Walter Richard Sickert: The Human Canvas
9 July to 30 October 2004
For this important exhibition, forty three paintings by Sickert have been carefully selected by Abbot Hall, with a core of nineteen works coming through the Tate Partnership scheme. The exhibition will focus in detail on paintings from each key stage of Sickert’s career, and include major loans from both private and public collections.
The exhibition will highlight Sickert’s remarkable technical mastery and experimentation, his uncompromising realism and the innovative range of his subject matter and pictorial imagery.
Walter Richard Sickert (1860 - 1942) was born in Munich but moved to London in 1868. At the age of 21 he enrolled at the Slade School of Art and made painting his career. The psychologically charged paintings he produced are distinctive for their objective depiction of the gritty realities of urban life, often inspired by the dingy interiors of the places he lived in Camden Town and Bloomsbury.

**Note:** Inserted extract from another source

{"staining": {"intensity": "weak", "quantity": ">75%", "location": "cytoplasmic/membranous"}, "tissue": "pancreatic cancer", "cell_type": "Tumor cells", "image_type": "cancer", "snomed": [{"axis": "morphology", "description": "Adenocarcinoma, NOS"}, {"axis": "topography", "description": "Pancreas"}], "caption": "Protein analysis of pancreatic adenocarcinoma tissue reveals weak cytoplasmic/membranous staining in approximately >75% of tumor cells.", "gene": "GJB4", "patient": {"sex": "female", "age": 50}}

The exhibition will cover all aspects of Sickert’s subject matter, from nudes and portraits to townscapes and the later works derived from photographs. An important link between the French Impressionists and England, Sickert emerges as one of the most important and influential British artists of the twentieth century.
- Walter Richard Sickert, Ennui (detail), c.1914, oil on canvas © Estate of Walter Richard Sickert 2004.